Der freundliche Wanderbursche zeigte sich sehr dankbar für Nachtlager, WC und Waschmöglichkeit. Er hatte im Gepäck eine Isomatte dabei, nahm aber das Angebot für zwei weitere Matten gerne an. Werner Benz wies den Gast in die Gepflogenheiten des Kolpinghauses ein und gab wertvolle Tipps, wo dieser in der Nähe gut essen konnte.

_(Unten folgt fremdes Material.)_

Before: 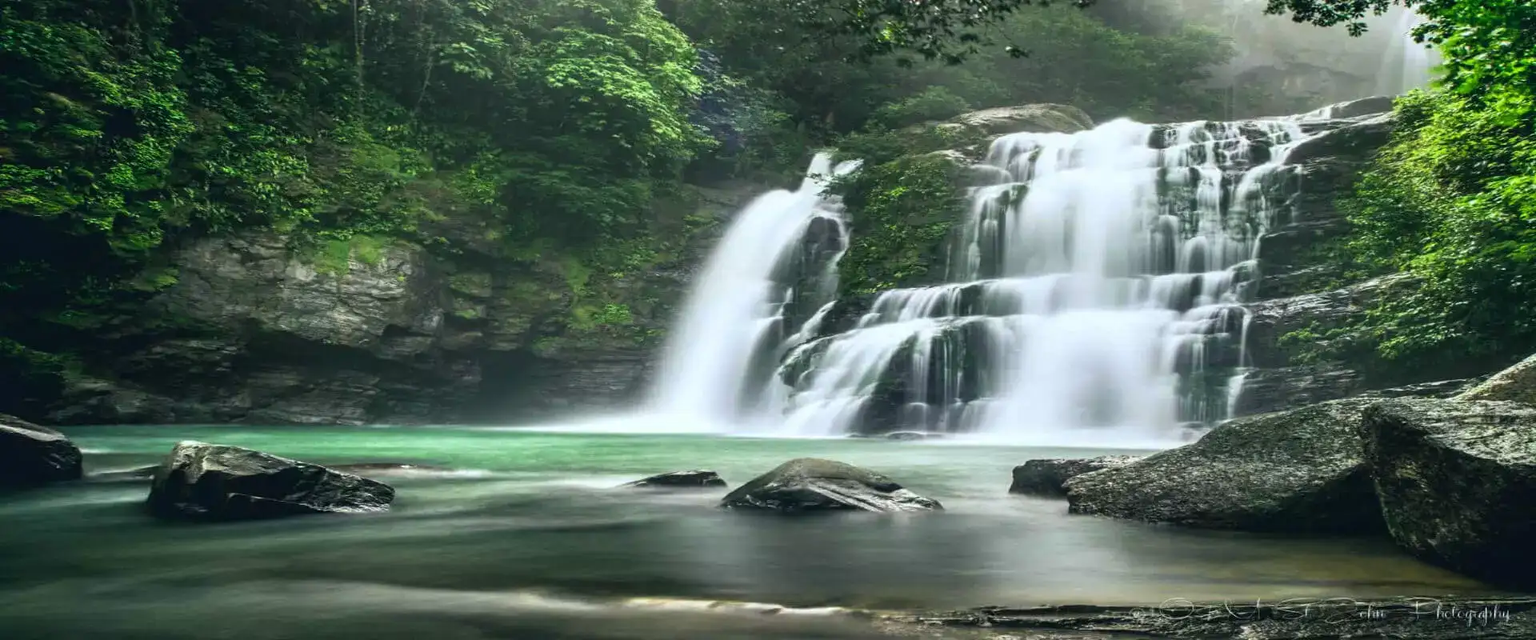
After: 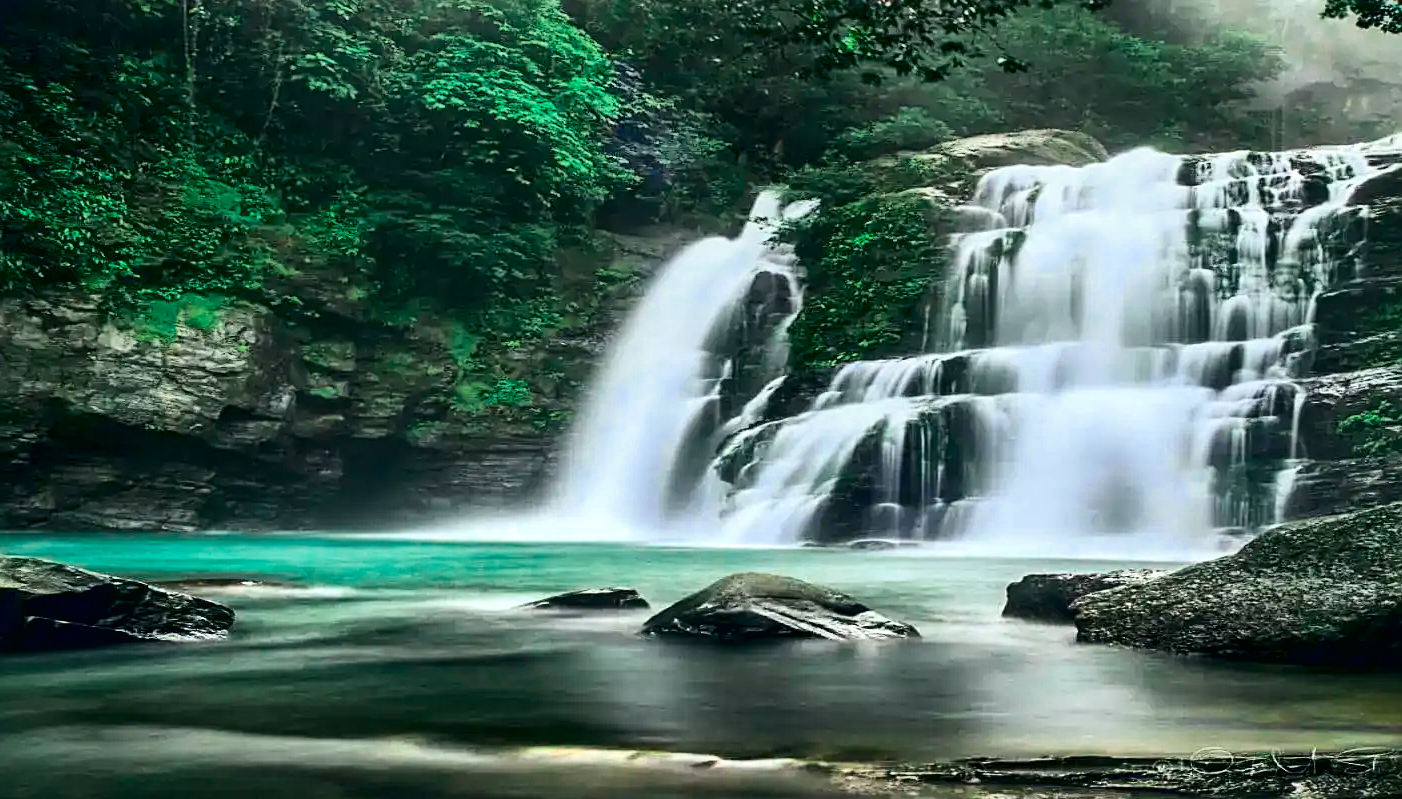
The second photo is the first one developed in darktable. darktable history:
color zones: curves: ch0 [(0, 0.5) (0.125, 0.4) (0.25, 0.5) (0.375, 0.4) (0.5, 0.4) (0.625, 0.35) (0.75, 0.35) (0.875, 0.5)]; ch1 [(0, 0.35) (0.125, 0.45) (0.25, 0.35) (0.375, 0.35) (0.5, 0.35) (0.625, 0.35) (0.75, 0.45) (0.875, 0.35)]; ch2 [(0, 0.6) (0.125, 0.5) (0.25, 0.5) (0.375, 0.6) (0.5, 0.6) (0.625, 0.5) (0.75, 0.5) (0.875, 0.5)]
sharpen: on, module defaults
crop: left 13.531%, top 0%, right 13.406%
contrast brightness saturation: contrast 0.261, brightness 0.025, saturation 0.875
local contrast: mode bilateral grid, contrast 20, coarseness 51, detail 179%, midtone range 0.2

Im Laufe des Gespräches erzählte der Wandergeselle kurz über seinen Lebensweg. Er ist Tischler von Beruf und 23 Jahre alt. Er will nur eine Nacht in Neuburg bleiben. Sein Weg führte ihn -auch mittels Anhalter- von Dresden/Sachsen über verschiedene Stationen hierher. Weiter geht es am nächsten Tag in Richtung Esslingen/ Baden-Württemberg, da er dort eine Aussicht auf Arbeit hat. Außerdem ist ein Zusammentreffen mit anderen Wandergesellen angedacht. Seit September 2024 ist er unterwegs und darf z.B. kein Handy mit sich führen. Telefonate mit Angehörigen oder für die Arbeitssuche sind nur in öffentlichen Telefonzellen erlaubt. Auch Ausgaben für Eisenbahn- oder Taxifahrten sind nicht gestattet. Ebenso keine Kosten für die Übernachtungen. Er muss drei Jahre und einen Tag diese Wanderschaft mit Eintragungen im Wanderbuch durchhalten und darf nicht näher als 50 Kilometer an seinen Heimatort zurückkehren. Durch die Mundpropaganda seitens anderer Wanderburschen ist ein Kolpinghaus immer ein willkommener Übernachtungsplatz. Deshalb hat er sich zum Neuburger Kolpinghaus durchgefragt. Es war sehr interessant, die Schilderungen des jungen Wandergesellen aus erster Hand und mit erfrischender Begeisterung zu erfahren.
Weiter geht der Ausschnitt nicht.